Apr 4 2011, 2:59pm CDT | by , in News | Technology News

Understanding Patent Lawsuits: Why Google Bid $900 on Nortel's Carrion
 
 

Sometimes selling out makes sense.

Today, Google announced their bid of $900 million on the remaining patent portfolio of the dying Nortel Networks. If the deal goes through, Google will find themselves armed with an additional 6,000 patents.

What the Hell is a Patent?

The grand high arbitor of truth, Wikipedia, defines a patent as "a set of exclusive rights" granted to an inventor for a "limited period of time". In practice, patents are granted to corporations for vague ideas about product features, forever. Patent lawsuits represent a sort of international trade language, a way for major corporations to work out their disagreements.


In theory, a patent must both NOVEL and NON-OBVIOUS. What those two terms mean is largely dependent upon the skill of one's lawyers.

A Fun Example:

H-W Technology recently sued Apple, Google, Motorola and pretty much every other tech company in the world for violating US Patent 7,525,955. Said patent involves an "Internet protocol (IP) phone with search and advertising capability." (a smartphone) that allows users to "receive information and offers from merchants and to complete a transaction with one of said merchants without having to generate a voice call." (that lets you order things from the Internet).

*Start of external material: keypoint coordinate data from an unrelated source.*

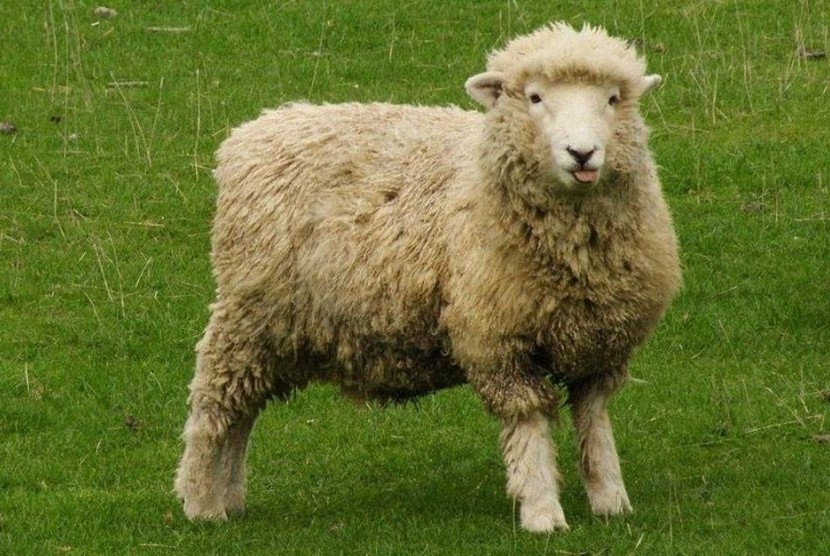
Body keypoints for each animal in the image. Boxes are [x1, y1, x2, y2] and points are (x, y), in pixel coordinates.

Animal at [174, 21, 682, 533]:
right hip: (248, 316)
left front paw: (611, 500)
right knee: (214, 408)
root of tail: (251, 133)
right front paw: (542, 511)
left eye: (613, 99)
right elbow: (529, 423)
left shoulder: (602, 344)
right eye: (535, 97)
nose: (583, 153)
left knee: (243, 412)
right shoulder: (498, 342)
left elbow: (594, 421)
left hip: (275, 331)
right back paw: (201, 501)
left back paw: (230, 498)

If that sounds obvious to you...you probably don't work as a patent clerk. The application was filed in 2005 and granted in 2009. Why H-W waited the additional two years to sue is anyone's guess.

Why Google is Pissed:

"Wildcard" suits like the one above involve one small, greedy company poking at fat wealth-sacks and hoping for a quick settlement. Things get more serious when a huge, greedy company decides to lawyer down. Open Source products are particularly vulnerable to IP Vampires. At least 38 Android patent lawsuits have been filed since March 2010. Microsoft recently alleged that Linux violates some 200 patents. They claim that the high quality of open source applications hinges largely on intellectual property theft.

Since Android operates on the Linux kernel, this puts them at risk for some very expensive lawsuits. We're talking Billions, with emphasis on that capital B. While Microsoft has been so far content to poke Google partners, like Barnes & Noble, a future legal clash seems inevitable. Even if Microsoft takes their sweet time, Google will still have the Oracle suit to deal with.

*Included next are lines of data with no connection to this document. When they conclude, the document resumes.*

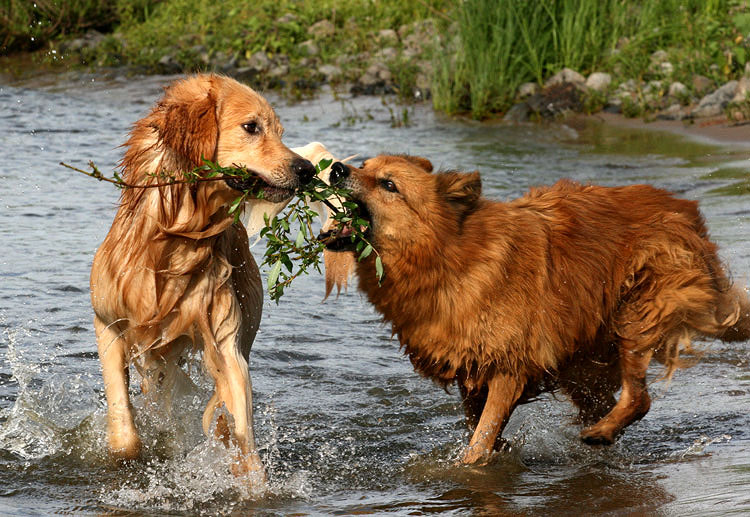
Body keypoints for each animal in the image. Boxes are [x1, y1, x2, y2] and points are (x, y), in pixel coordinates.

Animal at [326, 154, 750, 464]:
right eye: (365, 164)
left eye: (389, 184)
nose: (336, 168)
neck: (448, 256)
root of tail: (686, 209)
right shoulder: (471, 370)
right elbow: (480, 425)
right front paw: (499, 449)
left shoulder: (510, 366)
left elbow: (480, 439)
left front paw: (473, 466)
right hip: (582, 363)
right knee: (608, 400)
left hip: (634, 315)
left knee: (639, 398)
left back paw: (601, 432)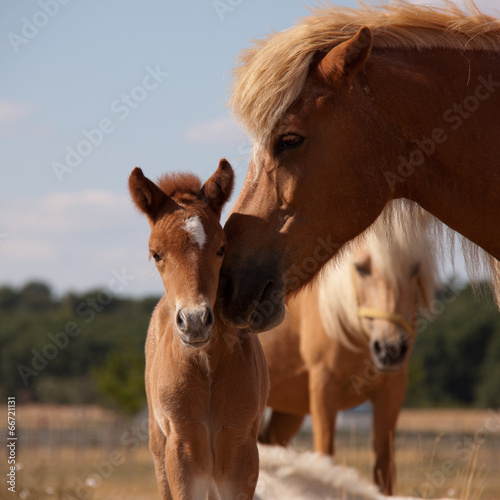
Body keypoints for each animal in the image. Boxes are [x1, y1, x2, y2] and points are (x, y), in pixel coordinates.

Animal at [129, 161, 270, 500]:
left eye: (221, 248)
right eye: (156, 253)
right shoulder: (183, 451)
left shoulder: (241, 452)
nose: (194, 321)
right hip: (160, 447)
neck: (206, 366)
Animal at [258, 204, 434, 496]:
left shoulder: (392, 391)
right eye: (361, 268)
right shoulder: (323, 387)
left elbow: (384, 468)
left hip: (288, 409)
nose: (390, 349)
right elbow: (325, 457)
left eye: (415, 268)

Oracle currently claims that Google violated seven patents in the making and distribution of Android.

Nortel is selling an Arsenal:

As noted in their blog entry, Google is a young company. They haven't had decades to build up a gigantic stockpile of defensive (and offensive) patents. This Nortel acquisition represents their best chance to avoid potentially billions in losses. It's hard to blame Google for taking an action so clearly in their best interest. But it's also hard to see how this move will do anything but perpetuate the madness of our current patent system. It's hard to see how the current legal climate does anything but stifle innovation.

James Gosling, considered by some to be the father of Java is even on record as saying, "There was even an unofficial competition to see who could get the goofiest patent through the system." during his time at Sun. The actual legitimacy of the patent doesn't matter, so much as the fact that it exists and that the company in question has enough money to defend it.

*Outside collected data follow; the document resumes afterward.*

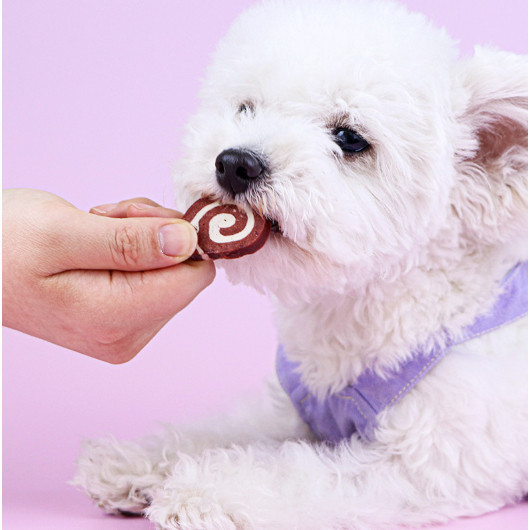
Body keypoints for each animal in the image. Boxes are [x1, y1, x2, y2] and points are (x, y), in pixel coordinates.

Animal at [74, 0, 528, 528]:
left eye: (350, 138)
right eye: (246, 107)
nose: (235, 162)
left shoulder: (422, 462)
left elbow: (296, 475)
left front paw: (206, 492)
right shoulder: (287, 410)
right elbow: (223, 426)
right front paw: (138, 459)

Is Google a Sell-Out or a Survivalist?

While Google has been a long-time supporter of the stalled Patent Reform Bill, their recent behavior can't help but reinforce the status quo. Google will be one more company with a major investment in keeping patent laws where they are.  Google had this to say about Microsoft's recent Barnes & Noble lawsuit:

"Sweeping software patent claims...threaten innovation".

They see this $900 million bid as a move to protect their own innovations from IP vampires. If Google sticks to their guns and refuses to file any "sweeping" claims, we can consider them true to their words. But if they counter-sue, well...at least we'll  have ringside seats for one hell of a legal fracas.